Orwell tahun 1984 juga merupakan asal muasal frasa “Big Brother sedang mengawasimu,” sebuah komentar mengenai rezim pengawasan yang telah lama diterapkan di Israel, khususnya mengingat posisi negara tersebut sebagai garda depan industri spyware global. Seperti komponen-komponen lain dari persenjataan penindasan Israel, daya jual teknologi peretasan Israel ditingkatkan oleh fakta bahwa semua keahlian tersebut telah diuji coba pada warga Palestina.

DI DALAM karangan Dalam sebuah artikel yang diterbitkan di Jerusalem Quarterly berjudul Strategies of Surveillance: The Israel Gaze, mendiang sosiolog Palestina Elia Zureik mencatat bahwa metode pengawasan represif Israel terhadap warga Palestina sudah ada bahkan sebelum berdirinya Israel, ketika data dikumpulkan di desa-desa Palestina untuk memfasilitasi penaklukan dan pengambilalihan.

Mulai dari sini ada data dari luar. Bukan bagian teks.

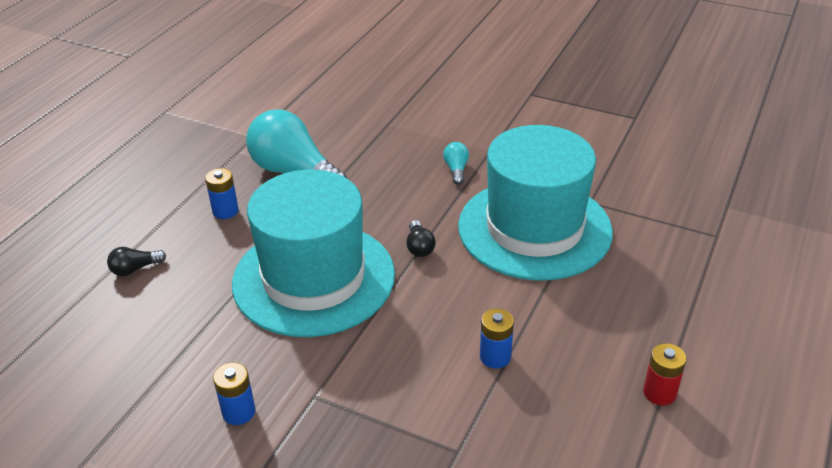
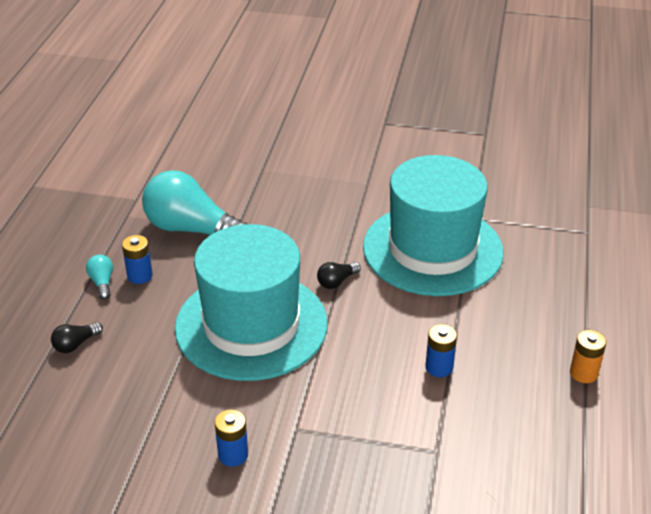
camera: 15 degrees left, 0 degrees up
(419, 247) = (337, 282): black light bulb -> black light bulb turned 75 degrees clockwise
(456, 170) = (343, 205): turquoise light bulb -> turquoise light bulb (102, 283)
(659, 393) = (583, 373): red battery -> orange battery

Saat ini Israel pos pemeriksaan yang kejam di Tepi Barat, mereka adalah salah satu dari banyak wajah Big Brother, sementara di Jalur Gaza, penerapan program pengenalan wajah secara besar-besaran oleh Israel hanya menambah penghinaan terhadap genosida.

Sementara itu, di Lebanon, kita menyaksikan apa yang terjadi ketika Big Brother mampu membuat perangkat elektronik pribadi Anda meledak – sebuah kejahatan yang pantas dikritik sebagai terorisme, namun dipuji sebagai serangan “canggih” oleh beberapa media Barat yang tercengang.

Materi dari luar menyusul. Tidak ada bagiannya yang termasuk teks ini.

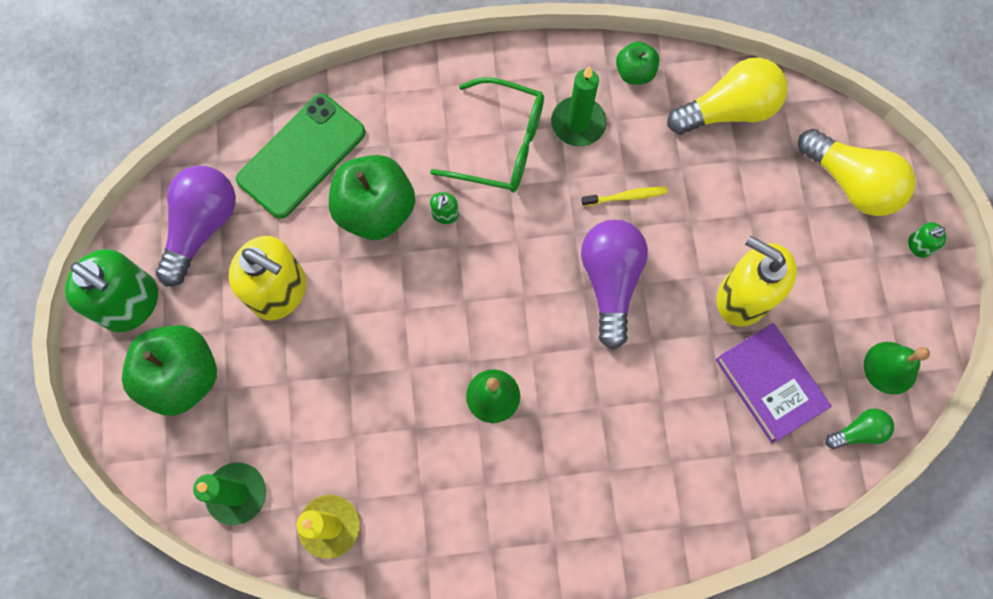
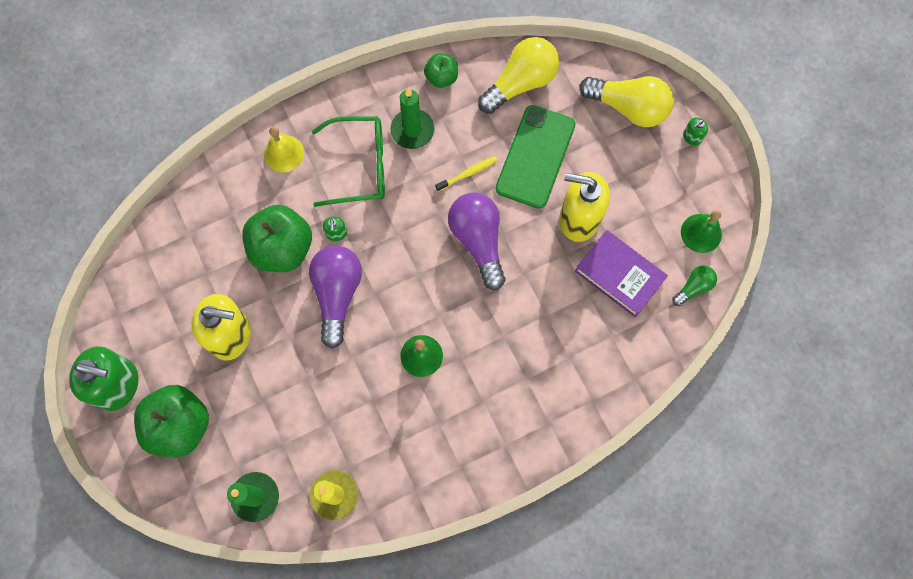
camera: 20 degrees left, 0 degrees up
(202, 227) = (151, 307): purple light bulb -> purple light bulb (337, 294)
(302, 156) = (209, 226): green phone -> green phone (535, 157)
(418, 100) = (284, 153): none -> yellow bell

Menurut hukum humaniter internasional, “penggunaan ranjau, jebakan, atau alat lain apa pun yang dirancang atau bersifat menyebabkan cedera atau penderitaan yang tidak perlu dilarang dalam segala keadaan.” Menurut undang-undang, “‘perangkat lain’ berarti amunisi dan perangkat yang ditempatkan secara manual, termasuk alat peledak rakitan, yang dirancang untuk membunuh, melukai, atau merusak, yang diaktifkan secara manual, dari jarak jauh, atau otomatis setelah jangka waktu tertentu.”

Di sisi lain, hukum internasional juga melarang penyerangan terhadap warga sipil dengan sengaja, dan hal ini tidak pernah menghentikan Israel untuk melakukan hal tersebut.

Dalam perang tahun 2006 dengan Lebanon, militer Israel melenyapkan sekitar 1.200 orang, sebagian besar dari mereka adalah warga sipil, dan pada hari-hari terakhir konflik tersebut menembakkan jutaan bom curah ke Lebanon, banyak di antaranya gagal meledak dan melukai serta membunuh. selama bertahun-tahun. Begitu banyak larangan terhadap ranjau dan jebakan.

Seperti halnya pager yang meledak, bom curah yang tidak meledak bukan sekadar senjata; mereka juga merupakan alat perang psikologis, yang dirancang untuk membuat warga sipil berada dalam ancaman dan teror.

Ketika Israel kini bergerak untuk menormalisasi pengawasan mematikan dan psikopati yang tidak terkendali di Jalur Gaza dan Lebanon, para pengagum serangan “canggih” Selasa lalu harus ingat bahwa distopia adalah sebuah jalan yang sesat.

Peran utama Israel dalam membentuk infrastruktur pengawasan dan benteng di perbatasan AS-Meksiko adalah bukti yang cukup bahwa Big Brother tidak mengenal batas negara. Dan ketika walkie-talkie muncul dengan latar belakang genosida yang didukung AS, bagaimana orang bisa mengambil tindakan tegas?

Pandangan yang diungkapkan dalam artikel ini adalah milik penulis dan tidak mencerminkan posisi editorial Al Jazeera.